> **Passage fourni**
——————

Elle a tendance à s'adoucir au gré de l'évolution de votre aventure sur la Côte des épées quand les éléments de l'intrigue qui lui sont dédiées sont révélés petit-à-petit. Si vous parvenez à faire les "bons" choix qui vous rapprocheront d'elle, vous découvrirez en fin de parcours un personnage très différent de celui qui vous insultait dans sa cage après le crash du nautiloïde. Vous comprenez finalement qu'elle n'a pour seul véritable "défaut" que d'avoir un fort caractère alimenté par un sens aigu du devoir ( en plus d'être embrigadée dans un vaste complot politique ).
C'est un personnage responsable et droit qui n'a pas besoin qu'on l'admire pour se sentir vivant : elle fait ce qu'elle veut, quand elle le veut et comme elle le veut. Ses objectifs sont clairs, et elle fera tout pour que vous l'aidiez à y parvenir. Au départ, vous n'êtes qu'un moyen d'arriver à ses fins... Mais c'est in fine le cas de tous vos compagnons de route, elle l'exprime juste plus clairement !
Cette romance culmine d'ailleurs avec de belles interactions entre le joueur et Lae'zel qui doivent tous les deux faire un choix déchirant. Et si au début de l'aventure on aurait pu imaginer qu'elle serait très égoïste dans les possibilités qu'elle envisage à la fin du jeu, ce n'est pas le cas ! Sacrifice ultime fort en émotions garanti !

——————

> **Tâches**
1. Relevez tous les adjectifs du passage qui qualifient directement le nom « personnage ».
2. D'après le passage, où se trouvait-elle lorsqu'elle vous insultait après le crash du nautiloïde ?
3. Extrayez du passage le texte qui va de « C'est un personnage » jusqu'à « plus clairement ! » inclus.
Les données n'interviennent en rien dans ces tâches.

> **Section de données**

——————

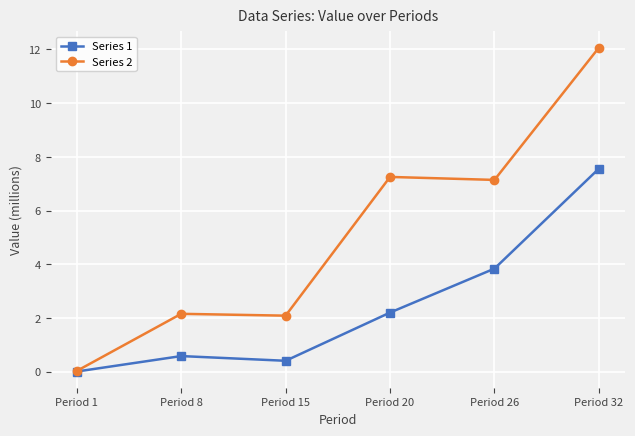

How many lines are shown in the chart?

2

——————

> **Réponses par tâche**
1. différent, responsable, droit

2. Dans sa cage.

3.
C'est un personnage responsable et droit qui n'a pas besoin qu'on l'admire pour se sentir vivant : elle fait ce qu'elle veut, quand elle le veut et comme elle le veut. Ses objectifs sont clairs, et elle fera tout pour que vous l'aidiez à y parvenir. Au départ, vous n'êtes qu'un moyen d'arriver à ses fins... Mais c'est in fine le cas de tous vos compagnons de route, elle l'exprime juste plus clairement !